Agriculture to Nutrition (ATONU): Improving Nutrition Outcomes Through Optimized Agricultural Investments
The odds are favorable that a healthy, well-nourished woman will have a healthy baby. But, at a time when agricultural investments and productivity of food staples are finally increasing in Africa, the number of stunted children in Africa rose from 50.8 million in 2000 to 58.6 million in 2012. Malnutrition undermines the health and limits the opportunities of almost one in four people in Africa. It is estimated that high rates of malnutrition can reduce a country’s gross domestic product (GDP) by as much as 12 percent. The disconnect between agriculture and nutrition must end.
Agricultural development initiatives have the potential to improve the nutrition of those most vulnerable to malnutrition. While the link between agriculture and nutrition seems intuitive, it cannot be taken for granted. Direct evidence linking agricultural programs and nutrition outcomes is weak. The intense focus of many agricultural programs on increasing productivity of staple foods can come at the expense of nutritional security. To fulfill their potential for reducing poverty and hunger, agricultural development initiatives must incorporate nutrition-sensitive interventions, and ensure consumption of diverse diets with essential proteins, minerals and vitamins and sufficient caloric intake.

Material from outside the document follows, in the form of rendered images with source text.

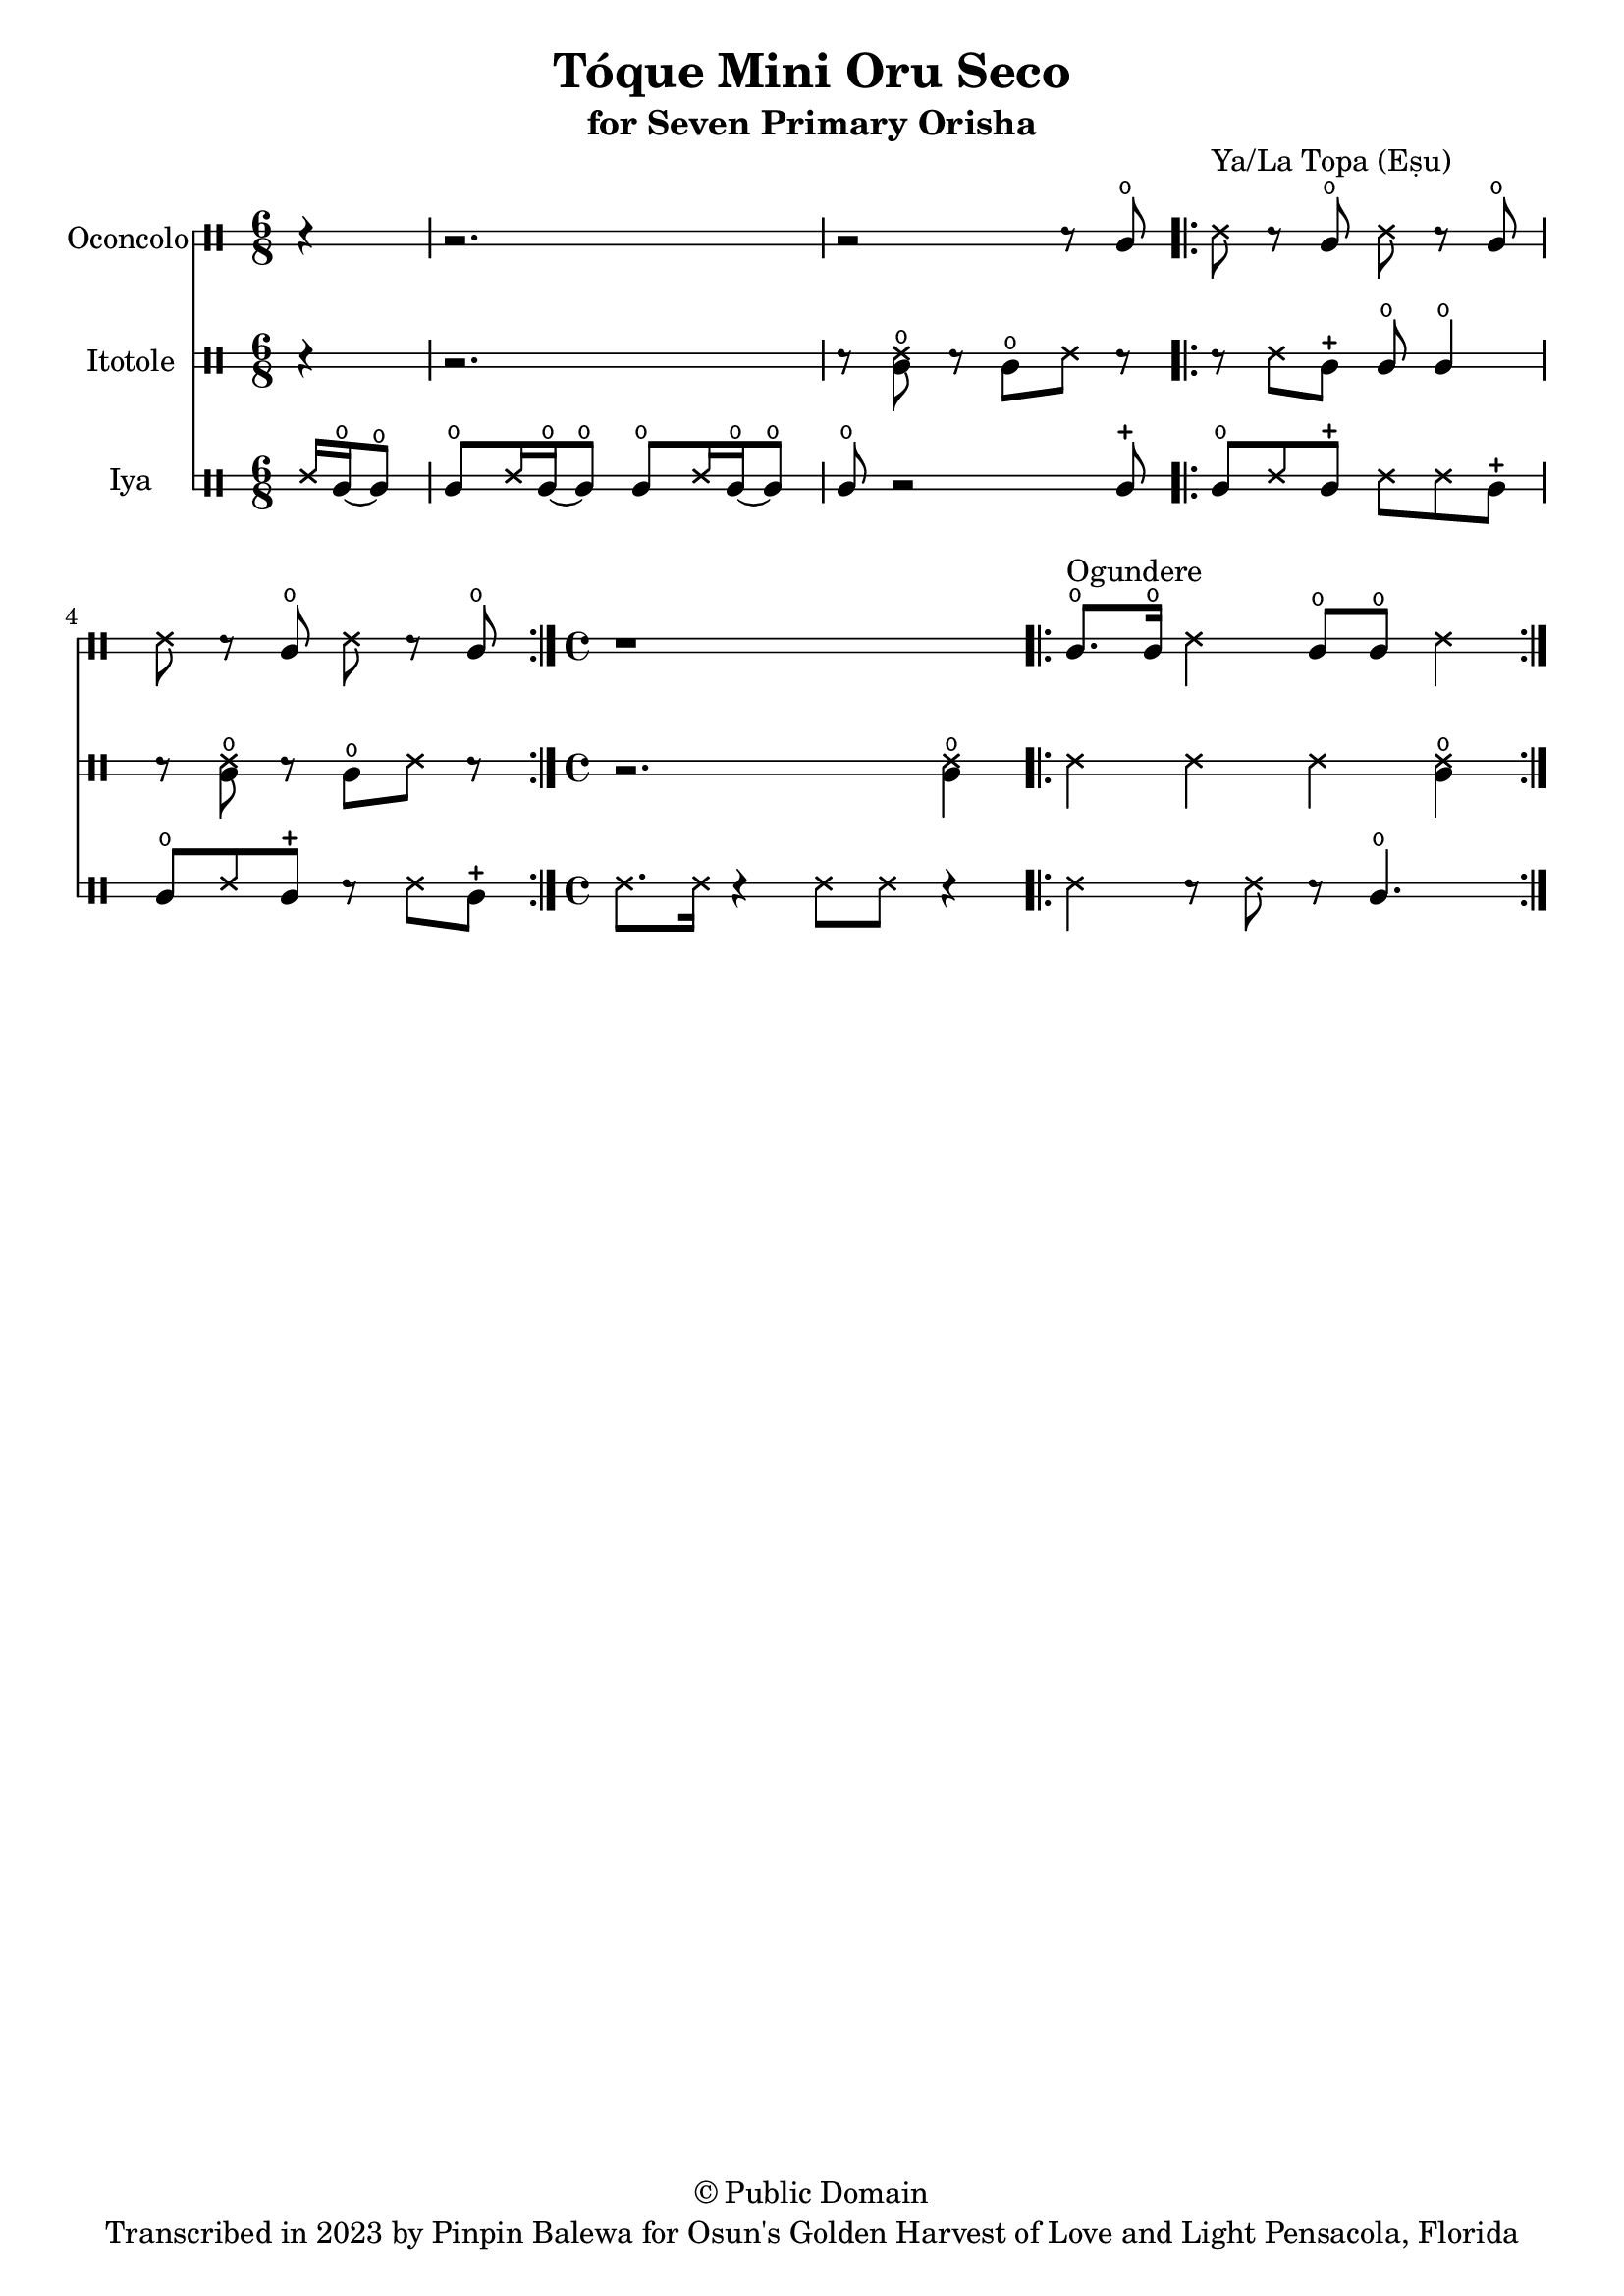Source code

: \version "2.18.2"

\header {
	title = "Tóque Mini Oru Seco"
	subtitle = "for Seven Primary Orisha"
	copyright = "© Public Domain"
	tagline = "Transcribed in 2023 by Pinpin Balewa for Osun's Golden Harvest of Love and Light Pensacola, Florida"
}



oconcolo = \drummode {
	\partial 4 r4 | % La Topa
  r2. | r2 r8 cglo |
  \repeat volta 2 {
    ssh ^"Ya/La Topa (Eṣu)"  r cglo ssh r cglo | ssh r cglo ssh r cglo |
  }
  \time 4/4 % Ogundere
  r1 |
  \repeat volta 2 {
    cglo8. ^"Ogundere" cglo16 ssh4 cglo8 cglo ssh4 |
  }
}

itotole = \drummode {
	\partial 4 r4 | % La Topa
  r2. | r8 << ssh cglo >> r cglo ssh r |
  \repeat volta 2 {
    r ssh cglm cglo cglo4 | r8 << ssh cglo >> r cglo ssh r |
  }
  \time 4/4 % Ogundere
  r2. << ssh4 cglo >> |
  \repeat volta 2 {
    ssh ssh ssh << ssh4 cglo >> |
  }
}

iya = \drummode {
  \time 6/8 % La Topa
	\partial 4 ssh16 cglo~ cglo8 |
  cglo ssh16 cglo~ cglo8 cglo ssh16 cglo~ cglo8 | cglo r2 cglm8 |
  \repeat volta 2 {
    cglo ssh cglm ssh ssh cglm | cglo ssh cglm r ssh cglm |
  }
  \time 4/4 % Ogundere
  ssh8. ssh16 r4 ssh8 ssh r4 |
  \repeat volta 2 {
    ssh4 r8 ssh r cglo4. |
  }
}

\score {
  <<

  	\new DrumStaff \with {
  		drumStyleTable = #congas-style
  		\override StaffSymbol.line-count = #2
  	}
  		<<
  		\set Staff.instrumentName = #"Oconcolo"
      \oconcolo
		>>

  	\new DrumStaff \with {
  		drumStyleTable = #congas-style
  		\override StaffSymbol.line-count = #2
  	}
  		<<
  		\set Staff.instrumentName = #"Itotole"
      \itotole
		>>

  	\new DrumStaff \with {
  		drumStyleTable = #congas-style
  		\override StaffSymbol.line-count = #2
  	}
  		<<
  		\set Staff.instrumentName = #"Iya"
      \iya
		>>

  >>
}

\markup {
    \column {
			\line { \null }
			\line { \null }
			\line { \null }
    }
}
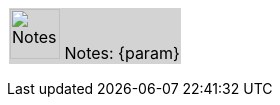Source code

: {set:cellbgcolor:lightgrey}
|===
| image:common/warning.svg[Notes,50,50] Notes: {param}
|===
{set:cellbgcolor!}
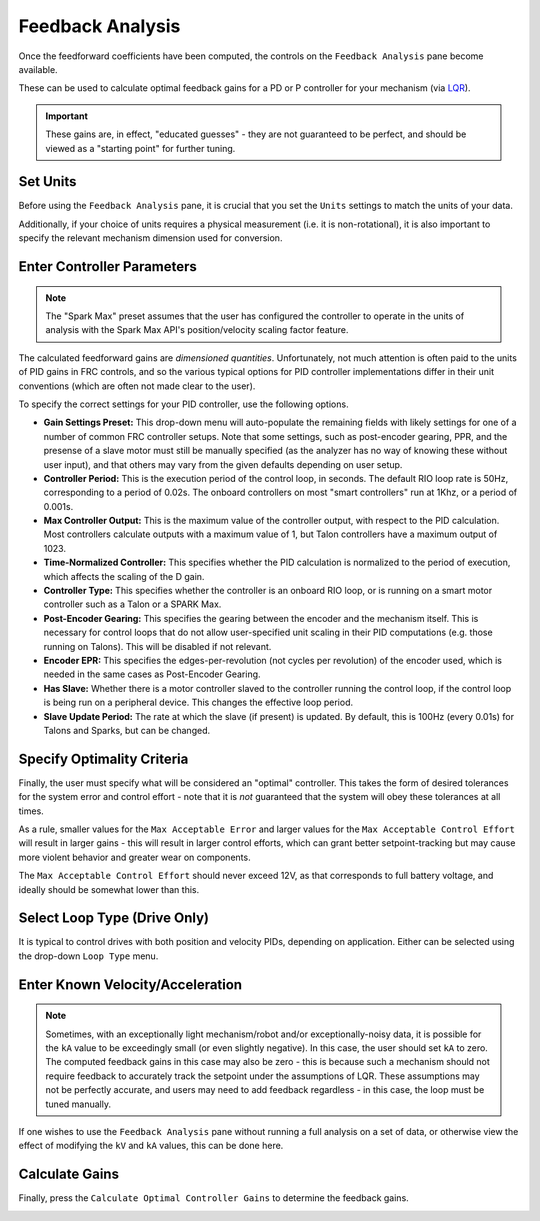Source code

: Feedback Analysis
=================

Once the feedforward coefficients have been computed, the controls on the ``Feedback Analysis`` pane become available.

.. image:: images/feedbackanalysis.png
   :alt: Picture of the feedback analysis pane

These can be used to calculate optimal feedback gains for a PD or P controller for your mechanism (via `LQR <https://en.wikipedia.org/wiki/Linear%E2%80%93quadratic_regulator>`__).

.. important:: These gains are, in effect, "educated guesses" - they are not guaranteed to be perfect, and should be viewed as a "starting point" for further tuning.

Set Units
---------

Before using the ``Feedback Analysis`` pane, it is crucial that you set the ``Units`` settings to match the units of your data.

.. image:: images/selectingunits.png
   :alt: Picture of selecting units dropdown

Additionally, if your choice of units requires a physical measurement (i.e. it is non-rotational), it is also important to specify the relevant mechanism dimension used for conversion.

.. image:: images/wheeldiameter.png
   :alt: Setting wheel diameter in specified units

Enter Controller Parameters
---------------------------

.. note:: The "Spark Max" preset assumes that the user has configured the controller to operate in the units of analysis with the Spark Max API's position/velocity scaling factor feature.

The calculated feedforward gains are *dimensioned quantities*. Unfortunately, not much attention is often paid to the units of PID gains in FRC controls, and so the various typical options for PID controller implementations differ in their unit conventions (which are often not made clear to the user).

To specify the correct settings for your PID controller, use the following options.

.. image:: images/controllersettings.png
   :alt: Picture of the controller settings

- **Gain Settings Preset:** This drop-down menu will auto-populate the remaining fields with likely settings for one of a number of common FRC controller setups. Note that some settings, such as post-encoder gearing, PPR, and the presense of a slave motor must still be manually specified (as the analyzer has no way of knowing these without user input), and that others may vary from the given defaults depending on user setup.
- **Controller Period:** This is the execution period of the control loop, in seconds. The default RIO loop rate is 50Hz, corresponding to a period of 0.02s. The onboard controllers on most "smart controllers" run at 1Khz, or a period of 0.001s.
- **Max Controller Output:** This is the maximum value of the controller output, with respect to the PID calculation. Most controllers calculate outputs with a maximum value of 1, but Talon controllers have a maximum output of 1023.
- **Time-Normalized Controller:** This specifies whether the PID calculation is normalized to the period of execution, which affects the scaling of the D gain.
- **Controller Type:** This specifies whether the controller is an onboard RIO loop, or is running on a smart motor controller such as a Talon or a SPARK Max.
- **Post-Encoder Gearing:** This specifies the gearing between the encoder and the mechanism itself. This is necessary for control loops that do not allow user-specified unit scaling in their PID computations (e.g. those running on Talons). This will be disabled if not relevant.
- **Encoder EPR:** This specifies the edges-per-revolution (not cycles per revolution) of the encoder used, which is needed in the same cases as Post-Encoder Gearing.
- **Has Slave:** Whether there is a motor controller slaved to the controller running the control loop, if the control loop is being run on a peripheral device. This changes the effective loop period.
- **Slave Update Period:** The rate at which the slave (if present) is updated. By default, this is 100Hz (every 0.01s) for Talons and Sparks, but can be changed.

Specify Optimality Criteria
---------------------------

Finally, the user must specify what will be considered an "optimal" controller.  This takes the form of desired tolerances for the system error and control effort - note that it is *not* guaranteed that the system will obey these tolerances at all times.

.. image:: images/optimalitycriteria.png
   :alt: Entering optimality criteria for the feedback controller

As a rule, smaller values for the ``Max Acceptable Error`` and larger values for the ``Max Acceptable Control Effort`` will result in larger gains - this will result in larger control efforts, which can grant better setpoint-tracking but may cause more violent behavior and greater wear on components.

The ``Max Acceptable Control Effort`` should never exceed 12V, as that corresponds to full battery voltage, and ideally should be somewhat lower than this.

Select Loop Type (Drive Only)
-----------------------------

It is typical to control drives with both position and velocity PIDs, depending on application. Either can be selected using the drop-down ``Loop Type`` menu.

.. image:: images/looptype.png
   :alt: Specifying characterization loop type

Enter Known Velocity/Acceleration
---------------------------------

.. note:: Sometimes, with an exceptionally light mechanism/robot and/or exceptionally-noisy data, it is possible for the ``kA`` value to be exceedingly small (or even slightly negative).  In this case, the user should set ``kA`` to zero.  The computed feedback gains in this case may also be zero - this is because such a mechanism should not require feedback to accurately track the setpoint under the assumptions of LQR.  These assumptions may not be perfectly accurate, and users may need to add feedback regardless - in this case, the loop must be tuned manually.

If one wishes to use the ``Feedback Analysis`` pane without running a full analysis on a set of data, or otherwise view the effect of modifying the ``kV`` and ``kA`` values, this can be done here.

.. image:: images/known-acceleration-velocity.png
   :alt: Entering known acceleration and velocities

Calculate Gains
---------------

Finally, press the ``Calculate Optimal Controller Gains`` to determine the feedback gains.

.. image:: images/calculategains.png
   :alt: Calculating the Optimal Controller Gains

Agriculture to Nutrition Initiative - ATONU
ATONU is a six-year Agriculture to Nutrition African initiative focusing on how agriculture can deliver positive nutrition outcomes to smallholder farm families through the implementation of robust, evidence-based nutrition-sensitive interventions.
ATONU provides technical assistance to integrate tailored nutrition-sensitive interventions into planned and ongoing agricultural investments through (i) generating tools and frameworks for diagnosing the opportunities to incorporate tailored nutrition-sensitive interventions into agriculture investments; (ii) offering technical assistance for designing, testing, and rigorously monitoring and evaluating the impact of the tailored nutrition-sensitive interventions; (iii) documenting best practices and evidence and adding to the agriculture for nutrition knowledge base; (iv) advocating for evidence-based decision making at all levels; and (v) strengthening African capacity and building a community of practice in agriculture for improved nutrition.
ATONU is implemented by the Food, Agriculture, Natural Resources Policy Analysis Network (FANRPAN) and its partners. The regional initiative is focusing on three countries - Ethiopia, Nigeria and Tanzania.
ATONU’s specific focus is on women of child-bearing age and young children in the first 1,000 days of life from conception to the second birthday, where the high nutritional demands of pregnancy, development and early childhood must largely be met through own farm food production, women’s empowerment, income and knowledge on the need to purchase nutrient-dense foods and consumption of a diversified diet.